[What the exercise asks]: Edit the data below, beginning at the line containing "phylum: Arthropoda" and stopping after the line containing "common name: Oval sedge": replace "common name" with "vernacular name" and keep everything else unchanged. Omit the pictures from the output.

-- Start of Given data --

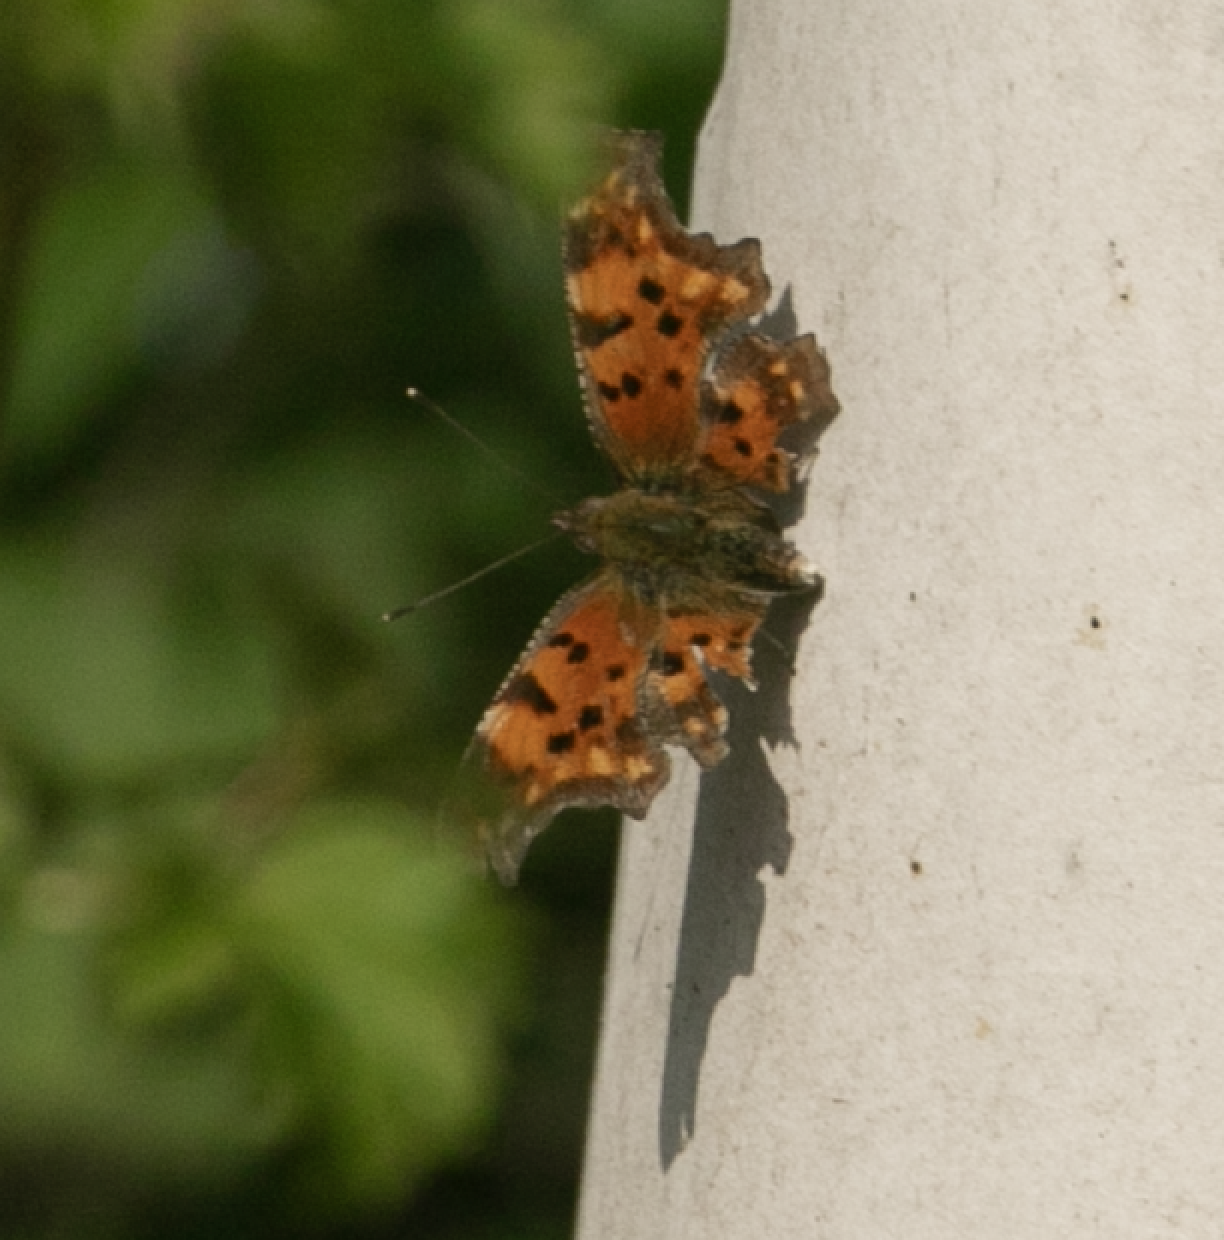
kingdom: Animalia
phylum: Arthropoda
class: Insecta
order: Lepidoptera
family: Nymphalidae
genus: Polygonia
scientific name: Polygonia c-album
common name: Comma
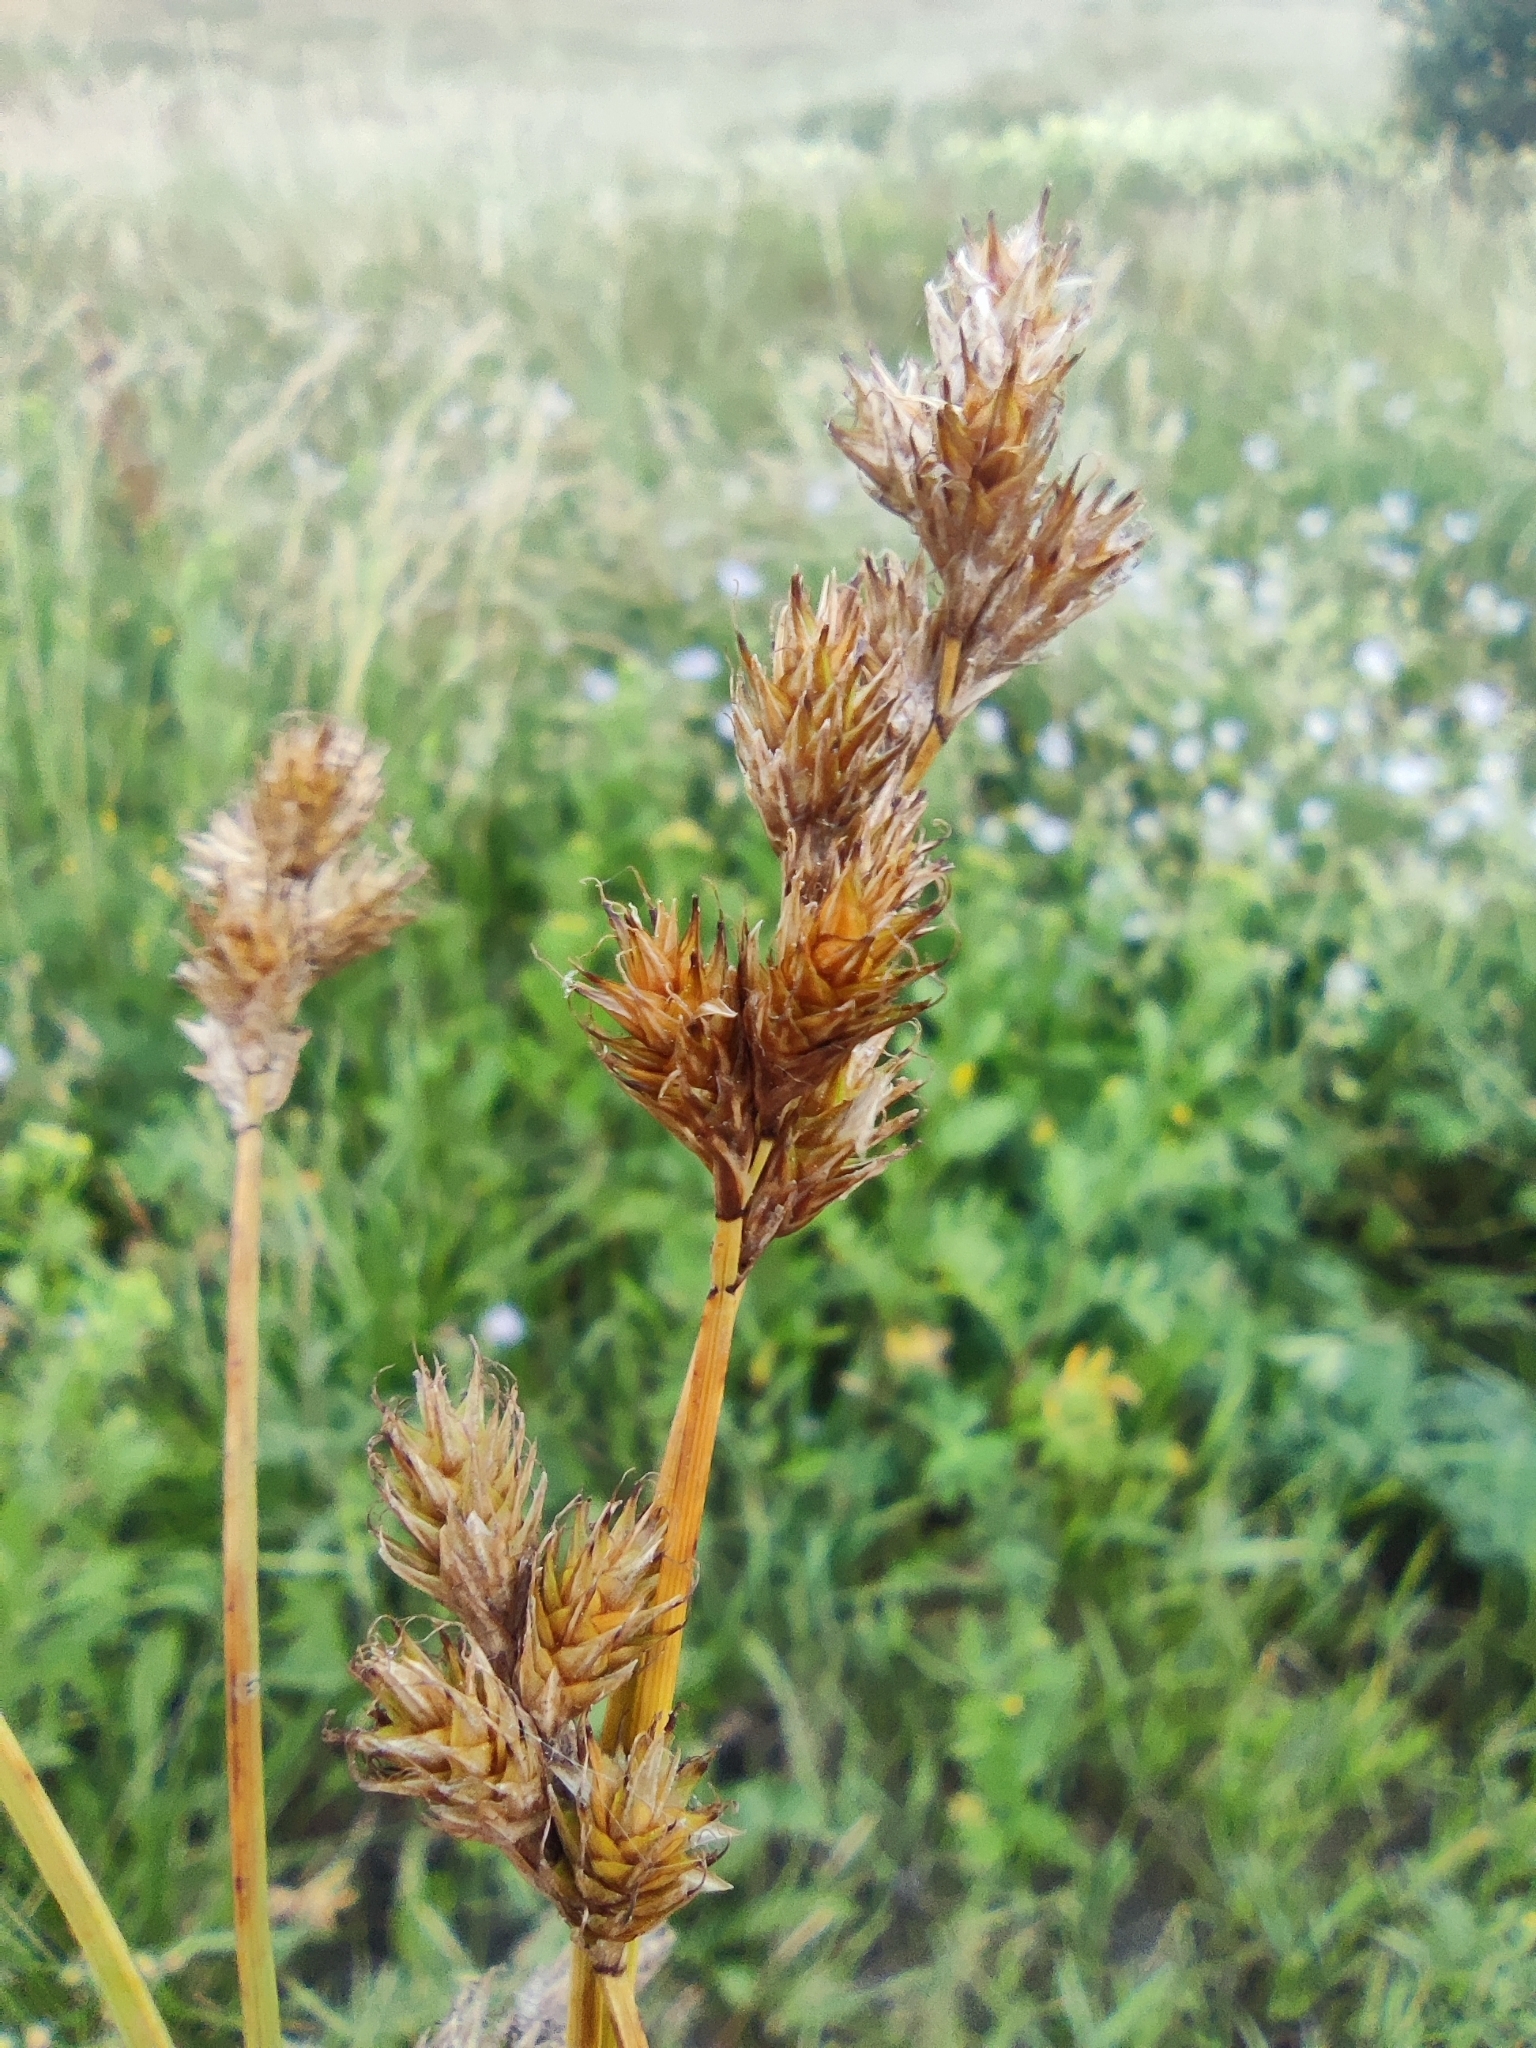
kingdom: Plantae
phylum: Tracheophyta
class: Liliopsida
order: Poales
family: Cyperaceae
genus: Carex
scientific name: Carex leporina
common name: Oval sedge
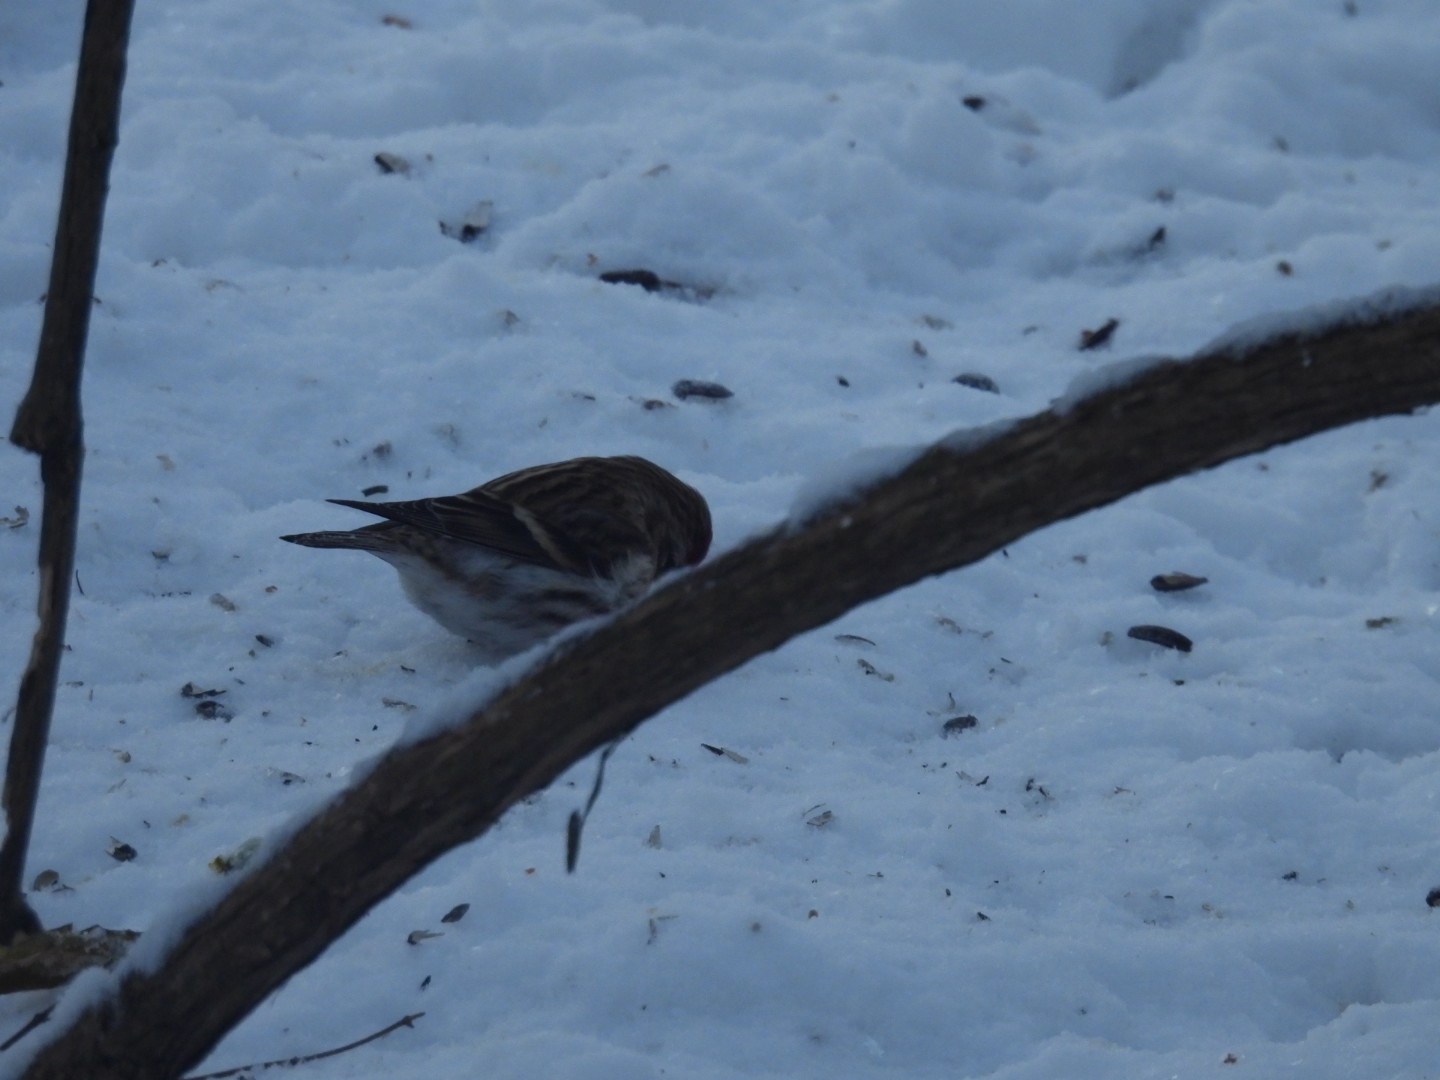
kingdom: Animalia
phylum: Chordata
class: Aves
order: Passeriformes
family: Fringillidae
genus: Acanthis
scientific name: Acanthis flammea
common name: Common redpoll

-- End of Given data --

[Output for this exercise]:
phylum: Arthropoda
class: Insecta
order: Lepidoptera
family: Nymphalidae
genus: Polygonia
scientific name: Polygonia c-album
vernacular name: Comma
kingdom: Plantae
phylum: Tracheophyta
class: Liliopsida
order: Poales
family: Cyperaceae
genus: Carex
scientific name: Carex leporina
vernacular name: Oval sedge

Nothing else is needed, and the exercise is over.